OTPの検察官(Chief Prosecutor) は、ICCの管轄犯罪が行われたという合理的な確証のある案件が付託された場合に、捜査を開始できます。このような案件の付託は、締約国会議からの付託、または国連安全保障理事会において国際平和と安全に対する脅威に対する措置としての行動のいずれかによって行われた場合のみ受理されます。主席検察官は、捜査を開始する判断を下す前に、ローマ規程および手続きと証拠の規則(Rules of Procedure and Evidence)に従って、付託された案件に付随する証拠文献などの書類及び事実関係を精査しなければなりません。

 

検察官は、ICCの管轄権に属する犯罪に関する締約国や国連安保理による付託情報のほかに、個人や非政府組織(NGO)などのほかの情報源を検討することも認められています。検察官は、提供されたこれらの情報について予備審査を行い、これらの情報について訴追を行う合理的な理由があると判断された場合は、捜査開始の承認を予審裁判部(Pre-Trial Chamber)に申請します。

 

ローマ規程に定められるその職務に基づき、OTPは以下の3つの部門から構成されます。
  1.  捜査部門(Investigations Division)
  2. 訴追部門(Prosecutions Division)
  3. 管轄、補完性及び協力統括部門(Jurisdiction, Complementarity and Cooperation Division (JCCD))

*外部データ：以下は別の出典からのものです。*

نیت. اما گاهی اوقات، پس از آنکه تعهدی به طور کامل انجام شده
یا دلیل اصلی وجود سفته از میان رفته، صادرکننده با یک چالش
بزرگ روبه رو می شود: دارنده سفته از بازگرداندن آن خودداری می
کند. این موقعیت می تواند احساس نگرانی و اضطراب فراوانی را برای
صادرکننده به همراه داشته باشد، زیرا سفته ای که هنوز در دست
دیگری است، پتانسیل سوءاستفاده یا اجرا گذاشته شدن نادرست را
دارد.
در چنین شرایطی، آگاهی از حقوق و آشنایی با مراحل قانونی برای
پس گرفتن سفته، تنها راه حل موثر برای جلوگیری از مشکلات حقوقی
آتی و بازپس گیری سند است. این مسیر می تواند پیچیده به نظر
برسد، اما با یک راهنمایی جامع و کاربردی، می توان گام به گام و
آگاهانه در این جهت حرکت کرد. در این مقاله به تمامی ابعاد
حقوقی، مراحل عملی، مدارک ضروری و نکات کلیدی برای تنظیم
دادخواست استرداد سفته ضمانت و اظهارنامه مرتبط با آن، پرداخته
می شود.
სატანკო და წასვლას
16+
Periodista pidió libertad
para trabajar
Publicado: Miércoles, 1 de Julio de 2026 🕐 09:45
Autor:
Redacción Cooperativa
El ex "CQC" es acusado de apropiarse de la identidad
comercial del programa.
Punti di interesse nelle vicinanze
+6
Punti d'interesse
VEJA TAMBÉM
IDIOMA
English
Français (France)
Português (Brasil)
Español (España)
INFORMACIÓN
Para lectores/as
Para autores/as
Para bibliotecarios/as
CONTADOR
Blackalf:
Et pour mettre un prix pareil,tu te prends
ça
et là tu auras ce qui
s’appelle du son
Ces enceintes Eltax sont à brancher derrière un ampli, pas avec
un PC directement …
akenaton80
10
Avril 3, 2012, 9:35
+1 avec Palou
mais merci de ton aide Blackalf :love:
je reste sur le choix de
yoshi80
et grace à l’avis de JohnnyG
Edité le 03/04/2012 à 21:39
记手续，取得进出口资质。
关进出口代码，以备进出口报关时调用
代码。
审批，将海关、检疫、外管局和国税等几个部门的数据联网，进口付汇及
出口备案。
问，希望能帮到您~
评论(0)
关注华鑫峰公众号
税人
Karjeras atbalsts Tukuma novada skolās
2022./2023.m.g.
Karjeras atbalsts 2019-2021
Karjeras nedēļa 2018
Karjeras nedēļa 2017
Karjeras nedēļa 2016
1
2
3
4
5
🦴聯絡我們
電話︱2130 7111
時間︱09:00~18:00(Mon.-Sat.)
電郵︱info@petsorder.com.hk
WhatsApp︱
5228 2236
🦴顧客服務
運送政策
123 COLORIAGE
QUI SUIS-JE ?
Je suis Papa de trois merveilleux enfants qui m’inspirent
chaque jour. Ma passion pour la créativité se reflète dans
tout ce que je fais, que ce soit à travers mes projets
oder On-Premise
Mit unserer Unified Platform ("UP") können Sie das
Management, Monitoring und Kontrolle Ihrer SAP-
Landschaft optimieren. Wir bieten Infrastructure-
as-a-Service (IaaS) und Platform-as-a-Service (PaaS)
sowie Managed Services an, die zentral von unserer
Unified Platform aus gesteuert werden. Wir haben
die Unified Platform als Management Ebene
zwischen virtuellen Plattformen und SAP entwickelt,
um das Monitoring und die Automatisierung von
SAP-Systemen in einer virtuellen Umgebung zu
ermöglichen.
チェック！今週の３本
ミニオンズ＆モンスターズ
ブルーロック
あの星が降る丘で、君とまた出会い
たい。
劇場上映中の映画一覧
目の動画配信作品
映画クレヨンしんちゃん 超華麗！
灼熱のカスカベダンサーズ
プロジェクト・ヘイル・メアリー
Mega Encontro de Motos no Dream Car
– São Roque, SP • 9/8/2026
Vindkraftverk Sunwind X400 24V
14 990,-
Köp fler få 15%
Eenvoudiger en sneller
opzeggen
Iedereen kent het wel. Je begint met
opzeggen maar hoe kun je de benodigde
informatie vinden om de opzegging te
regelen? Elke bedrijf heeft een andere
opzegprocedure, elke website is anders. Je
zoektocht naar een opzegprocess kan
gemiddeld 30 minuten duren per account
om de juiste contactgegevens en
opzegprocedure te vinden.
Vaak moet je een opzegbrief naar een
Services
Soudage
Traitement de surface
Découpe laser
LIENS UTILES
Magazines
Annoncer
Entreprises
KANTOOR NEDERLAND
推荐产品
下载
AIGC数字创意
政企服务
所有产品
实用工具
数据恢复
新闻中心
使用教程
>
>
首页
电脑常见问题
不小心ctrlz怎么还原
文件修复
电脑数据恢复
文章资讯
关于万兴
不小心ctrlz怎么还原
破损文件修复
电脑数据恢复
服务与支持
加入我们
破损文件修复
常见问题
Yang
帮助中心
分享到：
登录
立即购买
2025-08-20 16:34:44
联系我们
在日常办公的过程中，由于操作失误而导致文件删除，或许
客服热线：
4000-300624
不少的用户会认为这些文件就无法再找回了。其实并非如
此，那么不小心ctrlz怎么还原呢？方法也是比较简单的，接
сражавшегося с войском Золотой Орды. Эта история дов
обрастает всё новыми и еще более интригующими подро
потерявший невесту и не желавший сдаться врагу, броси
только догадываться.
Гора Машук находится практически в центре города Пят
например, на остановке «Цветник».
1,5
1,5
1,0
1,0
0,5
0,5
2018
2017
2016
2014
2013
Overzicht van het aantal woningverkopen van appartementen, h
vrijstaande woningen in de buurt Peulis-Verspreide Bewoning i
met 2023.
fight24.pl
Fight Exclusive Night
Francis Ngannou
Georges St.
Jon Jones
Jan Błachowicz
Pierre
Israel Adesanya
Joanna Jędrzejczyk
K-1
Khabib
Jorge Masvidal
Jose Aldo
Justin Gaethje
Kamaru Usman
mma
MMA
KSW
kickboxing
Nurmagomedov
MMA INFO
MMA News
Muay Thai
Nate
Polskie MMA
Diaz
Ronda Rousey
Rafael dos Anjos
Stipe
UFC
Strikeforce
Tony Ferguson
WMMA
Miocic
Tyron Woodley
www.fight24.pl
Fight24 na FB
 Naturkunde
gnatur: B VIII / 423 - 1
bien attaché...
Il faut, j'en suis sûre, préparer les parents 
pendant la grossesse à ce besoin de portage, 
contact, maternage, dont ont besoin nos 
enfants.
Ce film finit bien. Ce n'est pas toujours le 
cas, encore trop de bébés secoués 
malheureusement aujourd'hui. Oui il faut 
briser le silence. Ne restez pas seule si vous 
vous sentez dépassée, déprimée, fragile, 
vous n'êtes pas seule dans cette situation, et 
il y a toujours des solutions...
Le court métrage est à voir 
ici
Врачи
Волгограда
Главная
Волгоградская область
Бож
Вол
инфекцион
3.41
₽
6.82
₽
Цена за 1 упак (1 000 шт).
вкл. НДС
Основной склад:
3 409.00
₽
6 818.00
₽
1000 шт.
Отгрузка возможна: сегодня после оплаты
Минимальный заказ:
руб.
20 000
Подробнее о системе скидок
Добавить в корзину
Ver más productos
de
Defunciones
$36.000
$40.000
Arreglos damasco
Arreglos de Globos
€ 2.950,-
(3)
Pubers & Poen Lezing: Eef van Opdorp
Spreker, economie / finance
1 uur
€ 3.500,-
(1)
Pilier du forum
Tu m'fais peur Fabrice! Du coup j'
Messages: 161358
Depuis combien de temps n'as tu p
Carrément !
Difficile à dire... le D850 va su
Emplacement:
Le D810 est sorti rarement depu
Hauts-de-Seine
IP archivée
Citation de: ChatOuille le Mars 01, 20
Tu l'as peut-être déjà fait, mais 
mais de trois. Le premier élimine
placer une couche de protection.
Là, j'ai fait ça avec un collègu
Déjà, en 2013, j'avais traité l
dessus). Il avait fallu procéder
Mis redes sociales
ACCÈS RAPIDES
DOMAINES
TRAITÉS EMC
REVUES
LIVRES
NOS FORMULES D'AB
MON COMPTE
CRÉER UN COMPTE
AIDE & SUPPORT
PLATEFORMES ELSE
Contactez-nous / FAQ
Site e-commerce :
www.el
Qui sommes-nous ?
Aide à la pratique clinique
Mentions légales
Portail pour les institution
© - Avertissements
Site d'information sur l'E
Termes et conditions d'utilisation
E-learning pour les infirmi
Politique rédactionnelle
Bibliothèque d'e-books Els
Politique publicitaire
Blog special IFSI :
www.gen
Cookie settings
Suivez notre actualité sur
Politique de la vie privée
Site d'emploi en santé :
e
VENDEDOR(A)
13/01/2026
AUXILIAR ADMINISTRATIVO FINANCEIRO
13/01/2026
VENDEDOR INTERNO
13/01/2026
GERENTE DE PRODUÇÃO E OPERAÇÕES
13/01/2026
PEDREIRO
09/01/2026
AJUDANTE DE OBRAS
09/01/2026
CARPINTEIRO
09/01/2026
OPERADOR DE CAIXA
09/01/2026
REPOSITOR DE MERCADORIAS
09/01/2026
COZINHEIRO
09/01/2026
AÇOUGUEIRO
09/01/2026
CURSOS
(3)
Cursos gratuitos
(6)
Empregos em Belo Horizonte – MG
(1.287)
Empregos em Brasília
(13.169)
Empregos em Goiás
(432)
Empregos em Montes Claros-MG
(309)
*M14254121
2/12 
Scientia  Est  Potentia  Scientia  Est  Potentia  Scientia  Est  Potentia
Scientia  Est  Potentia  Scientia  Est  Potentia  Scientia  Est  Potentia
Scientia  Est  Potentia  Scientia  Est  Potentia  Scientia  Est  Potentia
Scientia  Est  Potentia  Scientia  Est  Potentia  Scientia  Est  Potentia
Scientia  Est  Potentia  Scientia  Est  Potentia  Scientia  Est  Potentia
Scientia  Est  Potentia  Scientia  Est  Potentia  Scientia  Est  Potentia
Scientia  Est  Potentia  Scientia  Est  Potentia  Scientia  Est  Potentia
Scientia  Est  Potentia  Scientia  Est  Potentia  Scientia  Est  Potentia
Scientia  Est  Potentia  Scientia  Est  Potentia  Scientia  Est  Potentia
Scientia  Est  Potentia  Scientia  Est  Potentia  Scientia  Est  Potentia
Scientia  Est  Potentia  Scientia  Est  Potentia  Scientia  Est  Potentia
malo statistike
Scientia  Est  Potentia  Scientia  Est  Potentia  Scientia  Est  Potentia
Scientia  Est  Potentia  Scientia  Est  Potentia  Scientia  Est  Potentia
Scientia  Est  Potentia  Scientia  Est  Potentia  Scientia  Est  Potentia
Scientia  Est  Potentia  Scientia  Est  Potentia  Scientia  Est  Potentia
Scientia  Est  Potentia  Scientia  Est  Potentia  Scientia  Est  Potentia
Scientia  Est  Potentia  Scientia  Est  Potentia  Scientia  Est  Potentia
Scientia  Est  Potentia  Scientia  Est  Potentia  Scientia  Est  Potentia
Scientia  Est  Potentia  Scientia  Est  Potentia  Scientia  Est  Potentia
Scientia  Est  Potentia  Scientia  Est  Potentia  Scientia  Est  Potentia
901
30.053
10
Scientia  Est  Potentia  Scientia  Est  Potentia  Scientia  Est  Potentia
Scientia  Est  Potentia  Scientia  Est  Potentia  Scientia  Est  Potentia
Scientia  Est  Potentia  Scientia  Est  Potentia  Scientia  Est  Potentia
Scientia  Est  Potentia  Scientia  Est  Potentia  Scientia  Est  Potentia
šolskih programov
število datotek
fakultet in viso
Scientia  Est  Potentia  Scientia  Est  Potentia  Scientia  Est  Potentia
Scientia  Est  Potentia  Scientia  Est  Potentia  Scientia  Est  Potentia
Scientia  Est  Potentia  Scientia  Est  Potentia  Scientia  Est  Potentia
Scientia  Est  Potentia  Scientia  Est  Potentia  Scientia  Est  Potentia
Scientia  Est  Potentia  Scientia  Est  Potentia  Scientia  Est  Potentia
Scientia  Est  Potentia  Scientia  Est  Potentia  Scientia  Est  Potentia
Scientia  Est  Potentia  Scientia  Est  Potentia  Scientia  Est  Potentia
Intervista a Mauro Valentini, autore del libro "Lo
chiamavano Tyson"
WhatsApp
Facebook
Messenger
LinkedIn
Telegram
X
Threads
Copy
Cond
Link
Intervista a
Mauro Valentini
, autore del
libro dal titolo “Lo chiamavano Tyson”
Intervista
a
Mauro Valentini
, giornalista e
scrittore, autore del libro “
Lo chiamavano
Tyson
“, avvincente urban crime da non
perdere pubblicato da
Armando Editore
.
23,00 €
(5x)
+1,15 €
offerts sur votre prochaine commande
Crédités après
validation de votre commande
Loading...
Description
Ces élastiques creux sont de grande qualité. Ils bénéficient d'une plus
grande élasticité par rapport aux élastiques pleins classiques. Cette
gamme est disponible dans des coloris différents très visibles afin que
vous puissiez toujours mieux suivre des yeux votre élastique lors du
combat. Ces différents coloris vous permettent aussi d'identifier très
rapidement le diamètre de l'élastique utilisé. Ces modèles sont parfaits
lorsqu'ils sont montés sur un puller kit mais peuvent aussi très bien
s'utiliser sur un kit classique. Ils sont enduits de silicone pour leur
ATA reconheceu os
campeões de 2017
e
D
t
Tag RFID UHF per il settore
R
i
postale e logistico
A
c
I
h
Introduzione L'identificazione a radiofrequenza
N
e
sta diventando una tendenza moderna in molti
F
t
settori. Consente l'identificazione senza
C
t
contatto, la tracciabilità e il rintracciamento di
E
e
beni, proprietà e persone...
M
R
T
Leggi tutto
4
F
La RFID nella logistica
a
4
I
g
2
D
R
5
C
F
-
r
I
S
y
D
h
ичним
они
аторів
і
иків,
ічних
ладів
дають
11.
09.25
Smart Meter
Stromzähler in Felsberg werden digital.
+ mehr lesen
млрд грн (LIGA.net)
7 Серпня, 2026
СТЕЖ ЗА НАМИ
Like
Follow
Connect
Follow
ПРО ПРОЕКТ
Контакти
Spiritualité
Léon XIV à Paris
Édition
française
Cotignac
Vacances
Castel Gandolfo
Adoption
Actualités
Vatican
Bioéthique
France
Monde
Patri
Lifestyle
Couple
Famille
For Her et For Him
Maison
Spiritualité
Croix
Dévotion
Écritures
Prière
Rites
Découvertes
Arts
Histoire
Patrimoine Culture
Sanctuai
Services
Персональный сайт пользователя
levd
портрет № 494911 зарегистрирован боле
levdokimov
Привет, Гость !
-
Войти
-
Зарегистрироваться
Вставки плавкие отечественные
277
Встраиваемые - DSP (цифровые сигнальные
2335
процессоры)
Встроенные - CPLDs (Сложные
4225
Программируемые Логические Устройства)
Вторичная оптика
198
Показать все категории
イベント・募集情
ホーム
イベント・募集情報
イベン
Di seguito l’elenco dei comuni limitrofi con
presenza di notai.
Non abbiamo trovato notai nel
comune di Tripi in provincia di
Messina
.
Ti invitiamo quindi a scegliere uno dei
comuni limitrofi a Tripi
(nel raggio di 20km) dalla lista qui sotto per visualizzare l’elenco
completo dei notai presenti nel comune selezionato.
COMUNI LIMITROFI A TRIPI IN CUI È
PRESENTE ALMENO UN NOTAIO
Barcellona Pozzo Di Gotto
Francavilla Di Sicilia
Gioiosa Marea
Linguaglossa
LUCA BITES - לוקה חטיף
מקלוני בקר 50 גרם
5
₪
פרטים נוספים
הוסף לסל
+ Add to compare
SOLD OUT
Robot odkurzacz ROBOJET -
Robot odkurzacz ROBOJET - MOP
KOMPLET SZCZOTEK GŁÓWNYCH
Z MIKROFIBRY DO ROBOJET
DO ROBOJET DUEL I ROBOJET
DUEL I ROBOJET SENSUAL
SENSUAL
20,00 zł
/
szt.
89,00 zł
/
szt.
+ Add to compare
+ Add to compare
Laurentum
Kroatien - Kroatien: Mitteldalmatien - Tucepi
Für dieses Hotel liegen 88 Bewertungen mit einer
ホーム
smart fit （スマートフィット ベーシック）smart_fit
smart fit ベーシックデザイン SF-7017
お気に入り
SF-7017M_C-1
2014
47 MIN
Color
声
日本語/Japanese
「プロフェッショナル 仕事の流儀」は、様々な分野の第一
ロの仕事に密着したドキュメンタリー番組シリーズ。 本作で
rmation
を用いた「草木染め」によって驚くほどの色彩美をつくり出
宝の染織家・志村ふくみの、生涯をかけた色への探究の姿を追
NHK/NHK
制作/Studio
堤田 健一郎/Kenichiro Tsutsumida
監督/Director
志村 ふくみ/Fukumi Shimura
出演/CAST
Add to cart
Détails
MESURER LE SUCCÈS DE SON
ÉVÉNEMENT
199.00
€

捜査部門(Investigations Division)の権限

捜査部門の権限は、①証拠の収集と②審査、捜査対象、被害者及び証人の尋問など、捜査に関連する業務の統括・遂行です。OTPがこの権限を遂行するにあたり、ローマ規程は、真実を確立するために(A)容疑の立証に役立つ事実と(B)疑惑解消に役立つ事実の両方について捜査を徹底することを求めています。

訴追部門(Prosecution Division)の権限
訴追部門の権限には捜査業務も含まれます。但し、その主な権限は、ICC内の各法廷に対し起訴手続きを行うことにあります。

管轄、補完性、協力統括部門(JCCD)の権限
JCCDの権限は、捜査部の協力を得ながら付託案件や提供情報などについて精査を行うことにあります。またOTPの活動を円滑に進めるために各国、各機関との協力関係の確保も、その権限の1つです。